Task item:
Read the records and gather each line that includes "nose".

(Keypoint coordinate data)
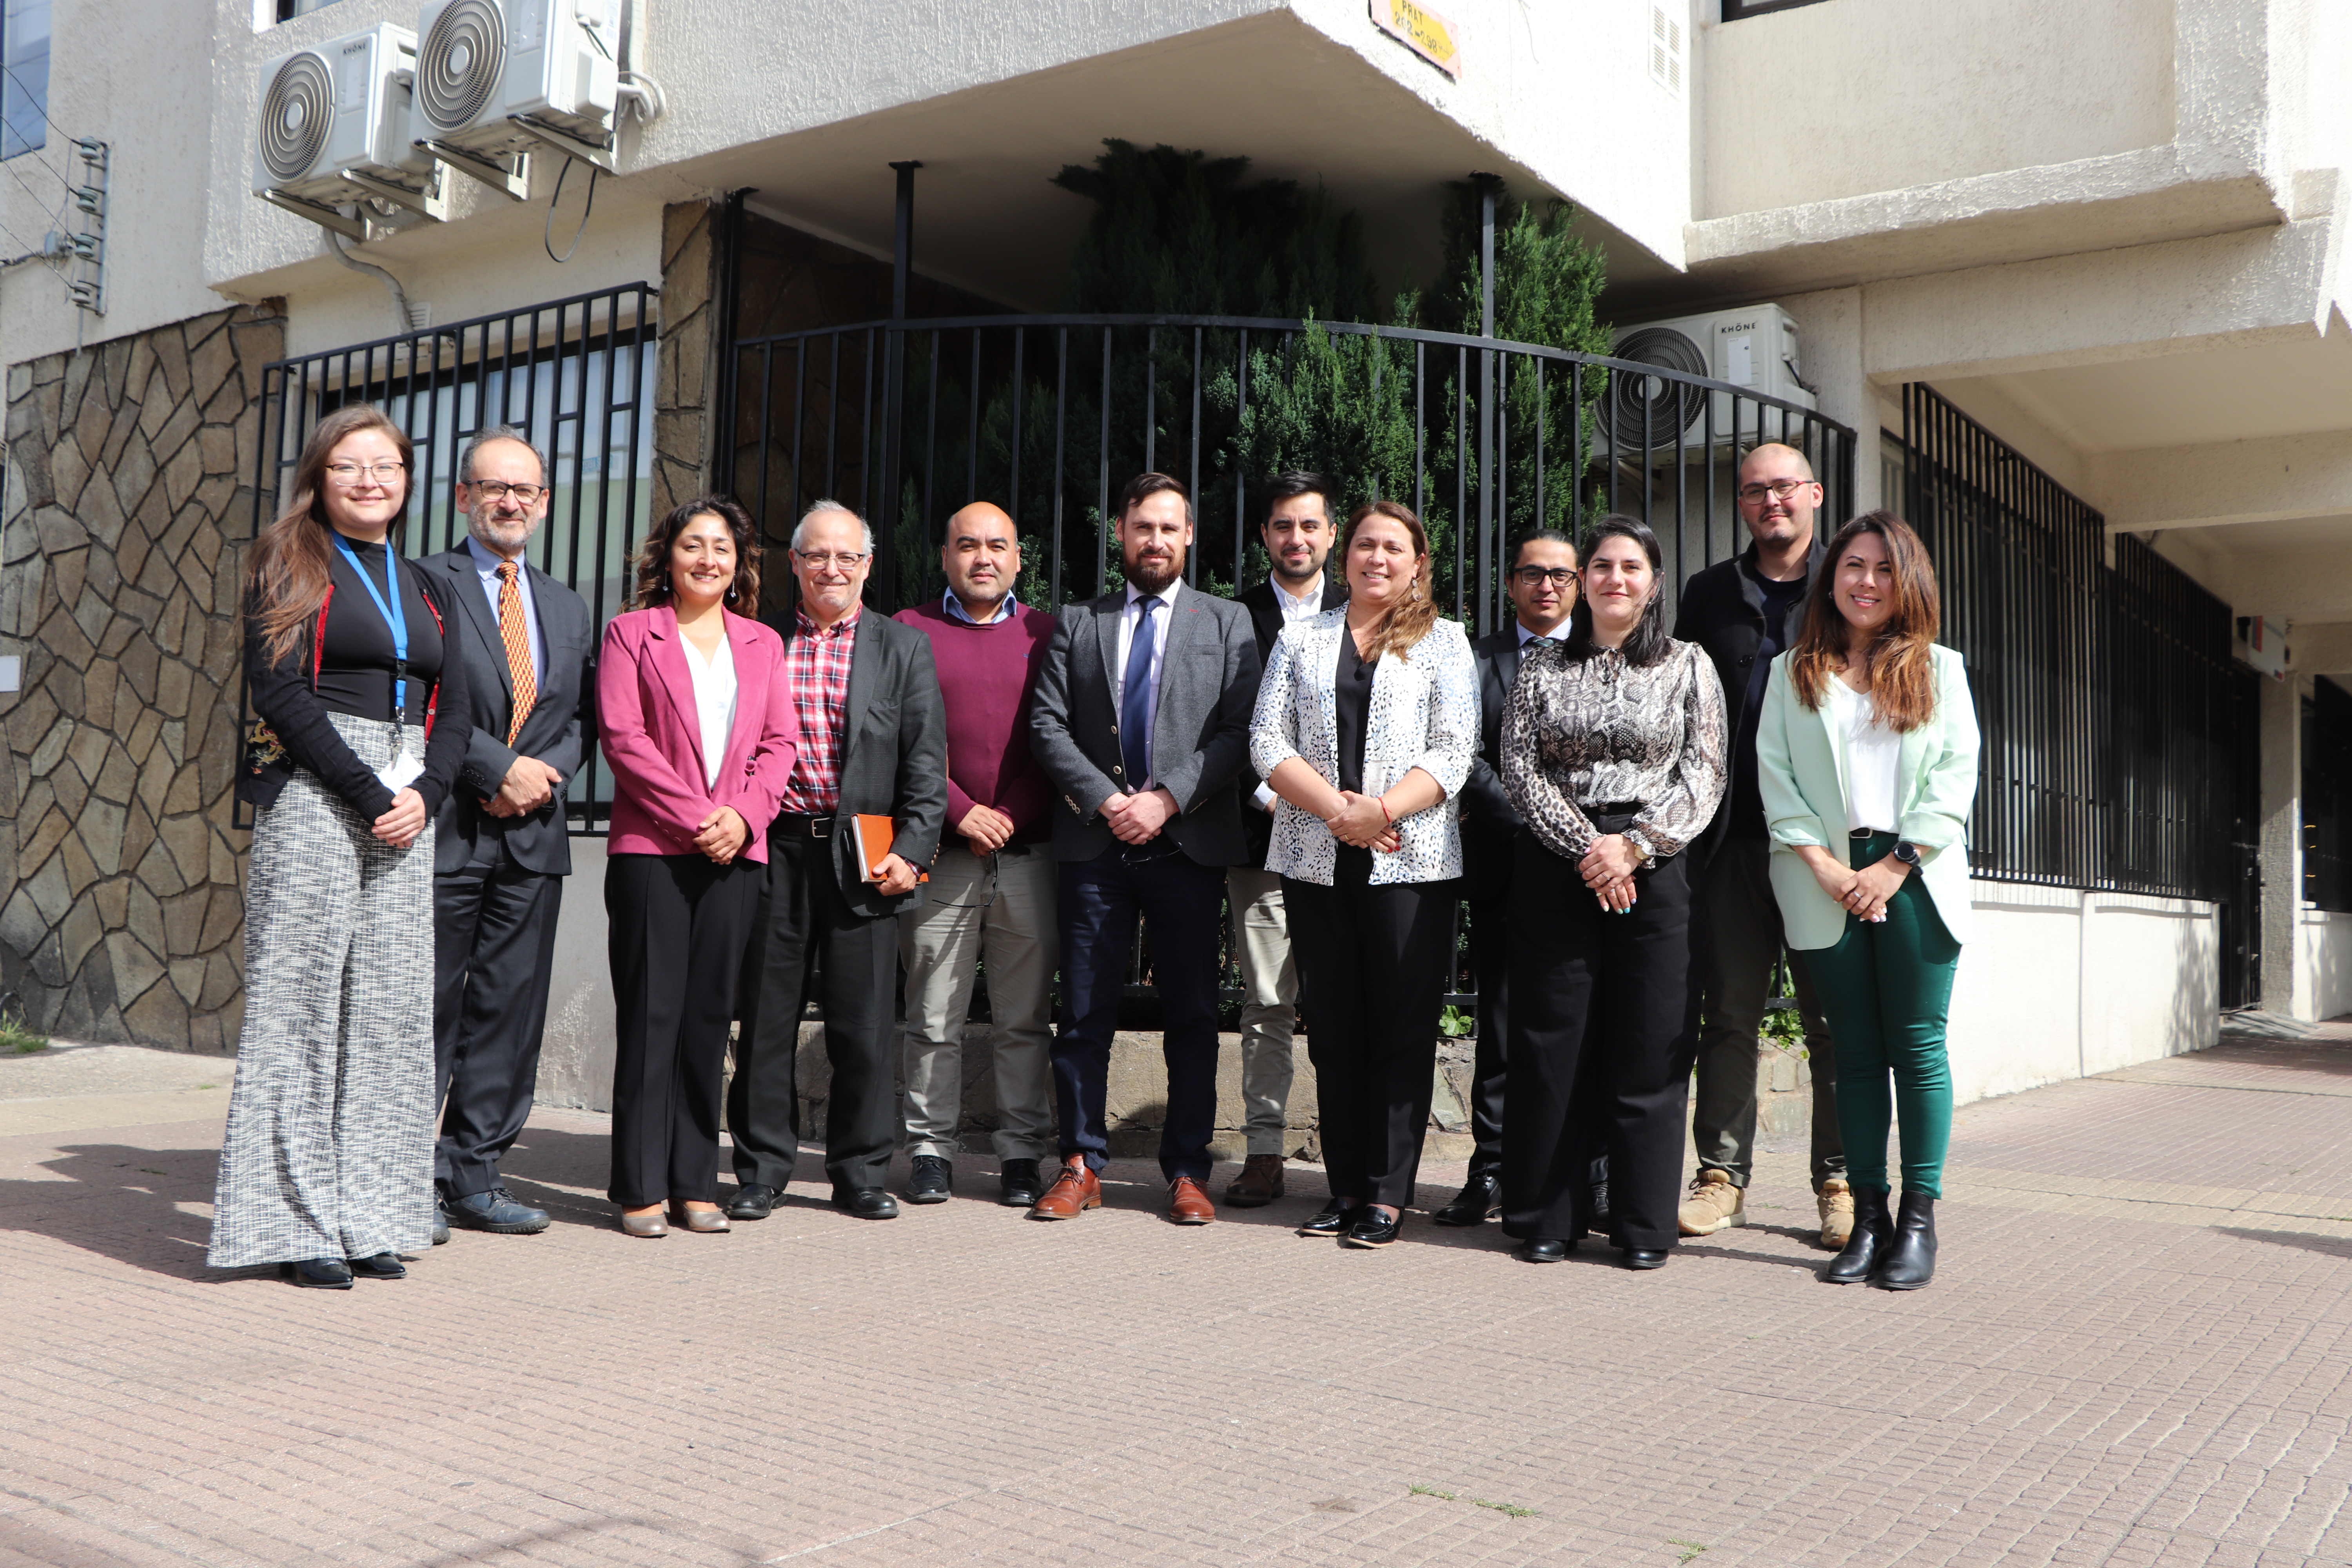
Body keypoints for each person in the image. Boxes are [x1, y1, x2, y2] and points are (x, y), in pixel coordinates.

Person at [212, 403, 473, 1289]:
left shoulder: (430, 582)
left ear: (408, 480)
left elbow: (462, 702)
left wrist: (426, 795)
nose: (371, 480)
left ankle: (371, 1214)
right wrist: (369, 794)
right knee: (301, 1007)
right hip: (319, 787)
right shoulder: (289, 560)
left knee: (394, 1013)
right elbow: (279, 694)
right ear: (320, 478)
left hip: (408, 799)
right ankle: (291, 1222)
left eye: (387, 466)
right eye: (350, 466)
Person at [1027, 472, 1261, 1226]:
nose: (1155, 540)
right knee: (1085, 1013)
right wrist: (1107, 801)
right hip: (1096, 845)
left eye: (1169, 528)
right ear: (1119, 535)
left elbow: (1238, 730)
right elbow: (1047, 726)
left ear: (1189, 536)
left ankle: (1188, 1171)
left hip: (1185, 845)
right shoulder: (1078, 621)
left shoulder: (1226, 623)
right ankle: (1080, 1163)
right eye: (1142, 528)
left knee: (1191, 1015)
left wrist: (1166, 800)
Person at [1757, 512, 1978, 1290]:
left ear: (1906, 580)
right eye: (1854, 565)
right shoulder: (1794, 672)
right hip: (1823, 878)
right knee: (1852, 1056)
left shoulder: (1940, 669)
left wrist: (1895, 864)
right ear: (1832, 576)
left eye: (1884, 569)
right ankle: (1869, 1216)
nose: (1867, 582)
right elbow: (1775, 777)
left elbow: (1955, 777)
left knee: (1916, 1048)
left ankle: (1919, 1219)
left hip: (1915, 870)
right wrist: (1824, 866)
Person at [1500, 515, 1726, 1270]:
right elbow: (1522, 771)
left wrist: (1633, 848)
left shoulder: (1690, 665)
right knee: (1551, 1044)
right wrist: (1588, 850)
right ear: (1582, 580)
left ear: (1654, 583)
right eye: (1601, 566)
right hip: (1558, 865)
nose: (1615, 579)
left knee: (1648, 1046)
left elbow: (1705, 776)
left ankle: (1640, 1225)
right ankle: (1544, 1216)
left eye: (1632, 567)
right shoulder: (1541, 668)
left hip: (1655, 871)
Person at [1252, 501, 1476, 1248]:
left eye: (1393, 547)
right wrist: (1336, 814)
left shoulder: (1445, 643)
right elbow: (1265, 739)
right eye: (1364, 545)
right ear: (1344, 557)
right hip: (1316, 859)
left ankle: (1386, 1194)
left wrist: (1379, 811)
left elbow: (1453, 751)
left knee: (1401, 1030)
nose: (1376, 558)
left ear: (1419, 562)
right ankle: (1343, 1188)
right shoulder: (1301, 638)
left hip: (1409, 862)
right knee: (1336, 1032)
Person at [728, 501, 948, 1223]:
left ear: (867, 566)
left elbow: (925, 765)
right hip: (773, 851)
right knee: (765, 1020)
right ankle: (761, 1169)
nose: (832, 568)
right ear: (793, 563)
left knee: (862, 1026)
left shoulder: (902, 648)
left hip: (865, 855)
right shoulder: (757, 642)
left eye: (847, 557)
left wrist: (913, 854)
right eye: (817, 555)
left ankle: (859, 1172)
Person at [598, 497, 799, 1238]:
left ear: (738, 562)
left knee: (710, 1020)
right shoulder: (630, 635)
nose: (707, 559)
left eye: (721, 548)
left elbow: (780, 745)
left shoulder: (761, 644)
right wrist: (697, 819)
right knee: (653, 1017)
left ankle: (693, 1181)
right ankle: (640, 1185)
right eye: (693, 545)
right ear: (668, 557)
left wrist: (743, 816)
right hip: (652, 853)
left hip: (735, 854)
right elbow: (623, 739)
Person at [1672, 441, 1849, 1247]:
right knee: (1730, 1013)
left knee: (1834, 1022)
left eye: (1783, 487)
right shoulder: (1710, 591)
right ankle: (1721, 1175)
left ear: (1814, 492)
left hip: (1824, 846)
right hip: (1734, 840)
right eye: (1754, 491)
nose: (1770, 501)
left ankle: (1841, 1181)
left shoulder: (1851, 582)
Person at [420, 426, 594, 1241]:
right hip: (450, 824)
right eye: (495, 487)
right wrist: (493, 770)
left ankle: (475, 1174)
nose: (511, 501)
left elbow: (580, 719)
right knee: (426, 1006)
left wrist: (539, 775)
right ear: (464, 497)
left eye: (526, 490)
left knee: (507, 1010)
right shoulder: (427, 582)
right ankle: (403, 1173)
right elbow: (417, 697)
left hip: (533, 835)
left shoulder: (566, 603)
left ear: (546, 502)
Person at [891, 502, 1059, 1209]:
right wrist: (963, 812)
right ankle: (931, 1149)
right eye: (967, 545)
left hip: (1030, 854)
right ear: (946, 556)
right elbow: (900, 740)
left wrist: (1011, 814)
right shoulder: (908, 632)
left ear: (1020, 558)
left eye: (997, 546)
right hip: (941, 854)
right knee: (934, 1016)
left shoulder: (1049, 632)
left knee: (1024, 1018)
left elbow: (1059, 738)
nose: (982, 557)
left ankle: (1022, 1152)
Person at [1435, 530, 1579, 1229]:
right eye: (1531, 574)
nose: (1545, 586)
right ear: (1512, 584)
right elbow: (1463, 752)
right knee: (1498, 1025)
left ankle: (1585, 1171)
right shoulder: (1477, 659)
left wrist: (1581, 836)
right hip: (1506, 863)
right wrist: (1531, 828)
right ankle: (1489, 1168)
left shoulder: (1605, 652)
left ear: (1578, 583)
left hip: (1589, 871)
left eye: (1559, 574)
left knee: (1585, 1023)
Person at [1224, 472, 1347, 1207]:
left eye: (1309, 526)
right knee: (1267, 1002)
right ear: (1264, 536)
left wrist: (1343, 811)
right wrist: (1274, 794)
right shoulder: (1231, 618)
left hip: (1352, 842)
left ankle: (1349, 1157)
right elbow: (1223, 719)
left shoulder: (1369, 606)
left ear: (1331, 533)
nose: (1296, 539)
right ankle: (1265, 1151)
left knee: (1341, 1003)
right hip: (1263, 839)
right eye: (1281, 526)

Problem solution:
nose: (371, 480)
nose: (1155, 540)
nose: (1867, 582)
nose: (1615, 579)
nose: (1376, 558)
nose: (832, 568)
nose: (707, 559)
nose: (1770, 501)
nose: (511, 501)
nose: (982, 557)
nose: (1545, 586)
nose: (1296, 539)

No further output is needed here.